Q I am an 80-year-old man and my life is dreadful at the moment. I feel terribly lonely after losing my second great love. My wife died in 2016. We had been very happy together for 55 years and I was devastated. I was lucky to then meet a new lady in 2018.
I sold my house and downsized to move in with her, and for six years we had a wonderful time. We did everything together – went on holidays, cruises and lived to the full. However, early this year she became very ill and I looked after her for six months until she passed away. I know I have been fortunate to have shared nearly 60 years with such lovely ladies, but now my life feels very empty.
I have joined grief support groups and ones like U3A, but I admit I would like someone to share my remaining years with. My son and daughter (in their late 50s) visit occasionally, but they have busy lives and I do not want to be a burden. Am I being greedy in asking for more or should I settle now at my age for a life on my own?
A I am so sorry you have lost first your wife and now your partner and that life feels empty. I don’t think you are being greedy to want someone with whom to share your remaining years. When a beloved partner dies, some see it as a betrayal if the surviving partner finds a new love. However, it is often because someone has been so happy that they feel the need to be in a new relationship. They know about the comfort, companionship and support it can bring and are bereft without it. I suspect this was true after your first loss and is equally true after your second. I’m sure it was also tiring and distressing looking after your second partner and that this has contributed to your grief.
Sadly, it may not be realistic to meet someone new. Of course, if you did, it might also soon bring heartbreak again for you or your partner. But even though you are taking steps to make friends and keep busy – both of which are important – you are lonely, and this needs addressing. Some people simply don’t like living alone and, as you haven’t since your early 20s, you might need more permanent companionship.
Perhaps consider a scheme such as those run by Homeshare (homeshare.org) or Supportmatch (supportmatch.co.uk), where you offer affordable or free accommodation to a young person in return for companionship and help around the house. It is also possible that caring for a pet in your home might bring comfort. A retirement community could also be considered. Please persist with grief counselling to explore these options. I do hope you are able to spend Christmas with one of your children and that life will gradually seem more bearable.

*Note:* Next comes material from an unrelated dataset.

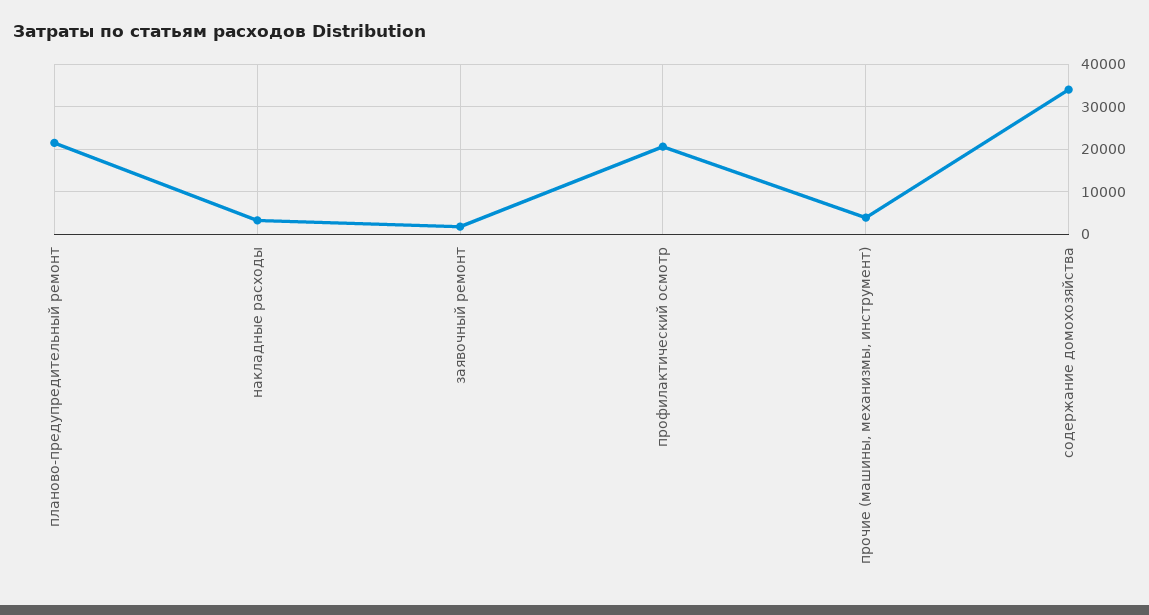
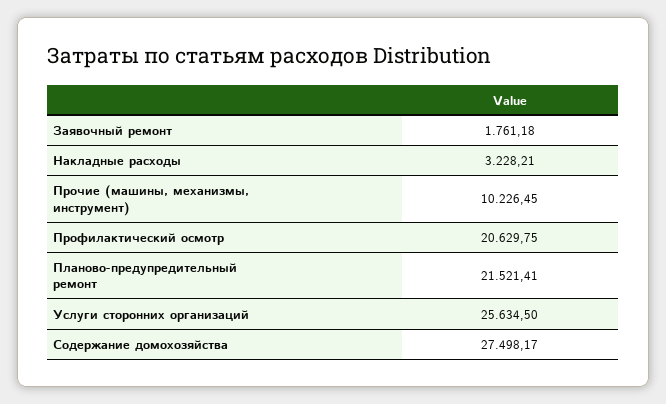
прочие (машины, механизмы, инструмент): 4000 -> 10226.45
содержание домохозяйства: 34000 -> 27498.17
Услуги сторонних организаций: none -> 25634.5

I FEEL FORCED TO ATTEND THE OFFICE PARTY
Q My office Christmas party is in two weeks and I am dreading it. I work for a small firm and I like my colleagues well enough. However, even though I’m a woman in my late 40s, I’m shy – you might even say socially awkward. My role is mostly computer based and usually I can keep my head down and get on with my work, which is how I like it.
Unfortunately, we have a new boss and she is young, confident and, to be honest, a bit brash. She is insisting we all go, as she says it will be good for team morale, but I know that she will want everyone up on the dancefloor. I am so anxious that I am contemplating being ‘off sick’, but I don’t think I would be comfortable with the deception.

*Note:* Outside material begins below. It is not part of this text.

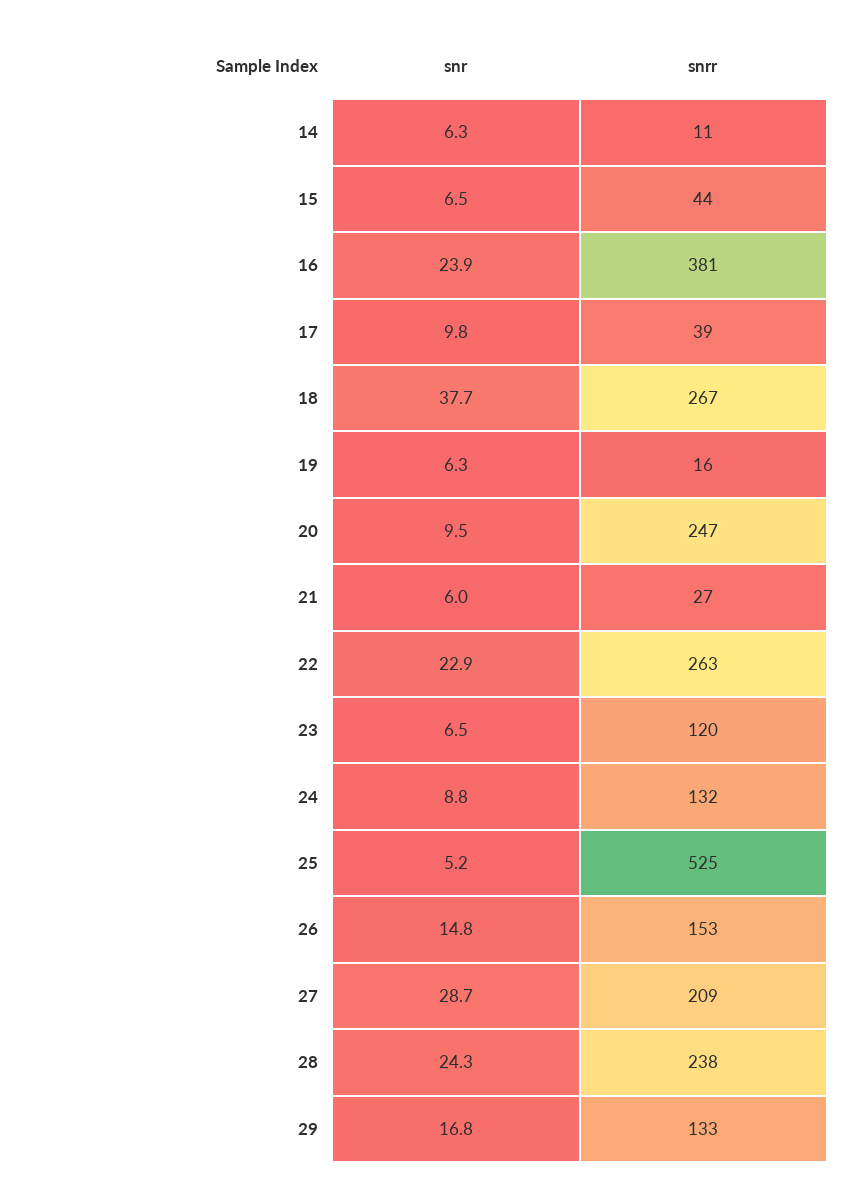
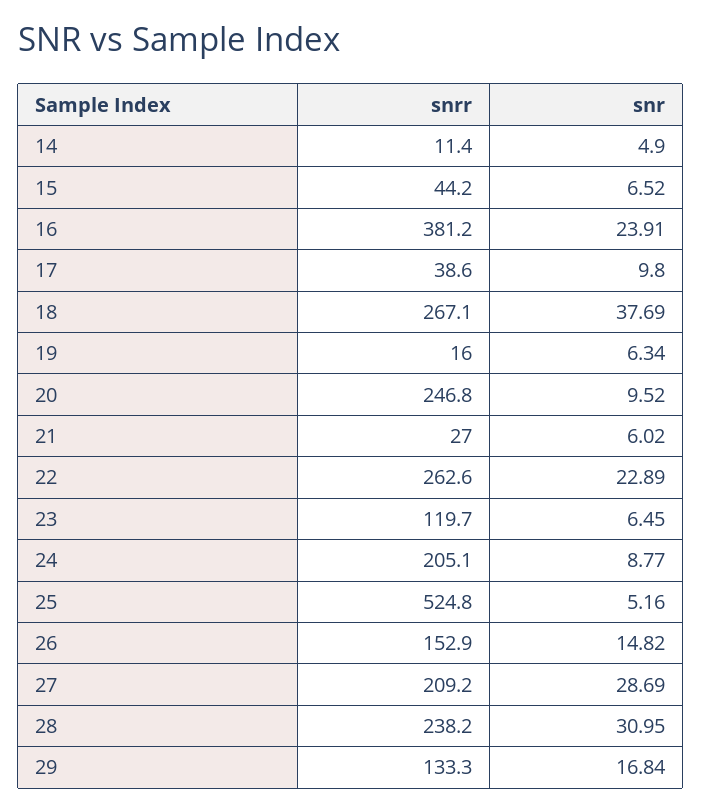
snr, 14: 6.3 -> 4.9
snrr, 24: 132 -> 205.1
snr, 28: 24.3 -> 30.95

A I feel for you. It is difficult when someone thinks that their idea of a good time – drinking, dancing, getting loud – equates to everyone else’s, whereas this sort of event sounds like torture for you. It is particularly hard as she is your boss. Unfortunately, owing to your shyness, you might also find it difficult to be assertive and say it just isn’t your sort of thing.
Diplomatically, you may have to at least attend for a bit. If you do, subtly try to avoid alcohol, as that would lower your resistance to putting your own needs first and declining the dancing. As long as you are there at the start of the evening, your boss probably won’t remember if you leave early. Or you could tell a white lie about needing to be somewhere else. Have you ever considered counselling to help you work on your self-esteem? You sound highly intelligent and sensitive, but perhaps don’t value yourself as you should. See bacp.co.uk.